Autonomia Regionale Differenziata: PERCHÉ NO

di Anna Maria Bianchi (*)

Basta insegnanti meridionali per i nostri figli”.
La scritta campeggiava sui manifesti di uno dei tanti movimenti autonomisti che sarebbero poi confluiti nella Lega Nord, che avevano tappezzato i muri di Torino.
Erano gli anni ’80.
Allora non avrei immaginato che tanti anni dopo mi sarei trovata davanti alla realistica possibilità che questo sciagurato e razzista diktat potesse trovare una strada legislativa per arrivare nelle mani degli eredi di quei movimenti.
Invece è proprio quello che potrebbe avvenire se fosse definitivamente approvata la cosiddetta “autonomia regionale differenziata”, portando nella esclusiva disponibilità delle Giunte regionali scelte che riguardano non solo la scuola, ma la sanità, l’ambiente, la tutela dei beni culturali, le autostrade, i porti e gli aeroporti, la protezione civile, la produzione e distribuzione dell’energia e molte altre materie.

L’ autonomia differenziata nasce nel 2001 con la riforma del Titolo V della Costituzione Italiana [governo Amato II, ndr], introdotta da governi di centrosinistra sull’onda del successo della Lega Nord e delle rivendicazioni secessioniste della “Padania”.
Così all’articolo 116 scritto dalle Madri e dai Padri costituenti, che si limitava a riconoscere le 5 Regioni a Statuto speciale, è stata aggiunta la possibilità di “Ulteriori forme e condizioni particolari di autonomia” per le “altre Regioni, con legge dello Stato, su iniziativa della Regione interessata” per 23 materie – 3 oggi di esclusiva potestà dello Stato, 20 concorrenti Stato – Regioni – per le quali potrebbero essere attribuite le competenze legislative e amministrative alle Regioni a Statuto ordinario.

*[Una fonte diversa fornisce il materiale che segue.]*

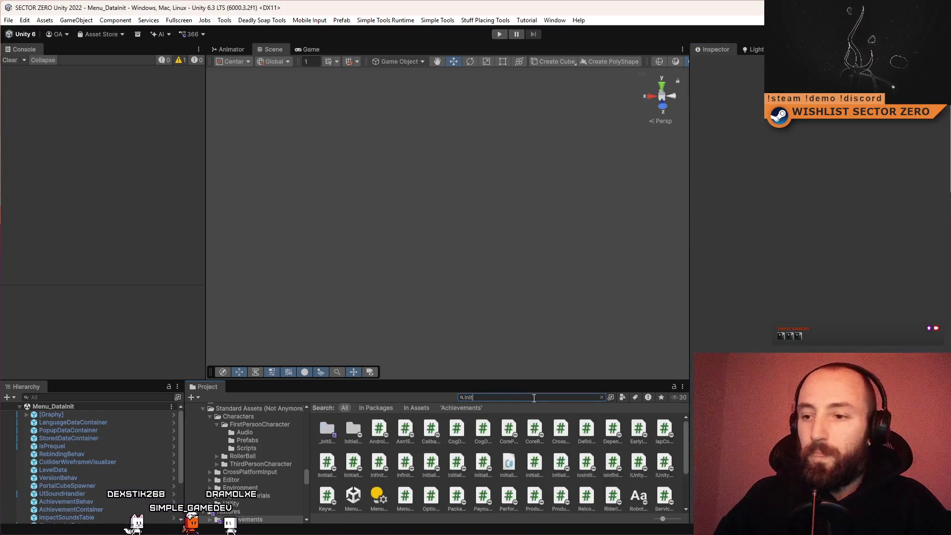
pyautogui.keyDown('ctrl'); pyautogui.scroll(-3, 455, 459); pyautogui.keyUp('ctrl')
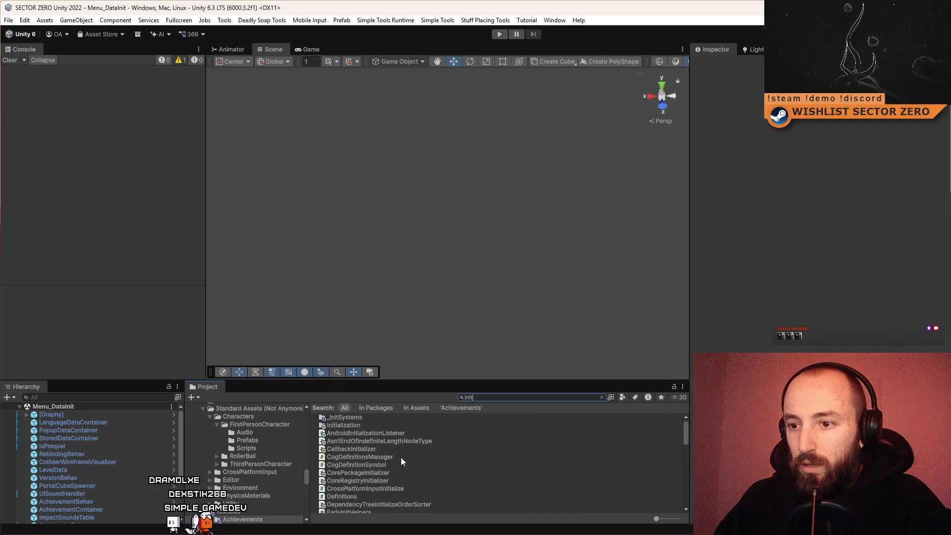
pyautogui.scroll(-10, 379, 424)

Da allora il progetto ha attraversato varie legislature e maggioranze politiche, sotto l’impulso del Veneto e della Lombardia a trazione leghista, ma anche dell’Emilia Romagna a guida centrosinistra, e un primo salto di qualità l’ha fatto negli ultimi giorni del Governo Gentiloni, a 4 giorni dalle elezioni politiche, con la firma di tre pre – intese siglate con le tre Regioni.
Il percorso non si è interrotto nelle legislature successive, avendo sempre goduto di un sostegno trasversale, fino all’attuale Governo di centrodestra, dove il Ministro leghista per gli Affari Regionali e le Autonomie Calderoli ha premuto sull’acceleratore riuscendo a ottenere l’approvazione del suo Disegno di legge al Senato il 23 gennaio 2024.
Ora siamo arrivati al capolinea: il disegno di legge Calderoli si appresta a concludere il suo iter parlamentare, in un Parlamento che sarà escluso dalla maggior parte dei passaggi decisionali che riguardano le intese.
Infatti i protagonisti della negoziazione e approvazione delle Intese con le singole Regioni saranno il Governo e i Presidenti delle Regioni, con i “competenti organi parlamentari” chiamati a esprimere solo atti di indirizzo a cui il Presidente del Consiglio dei Ministri non è obbligato a conformarsi (1).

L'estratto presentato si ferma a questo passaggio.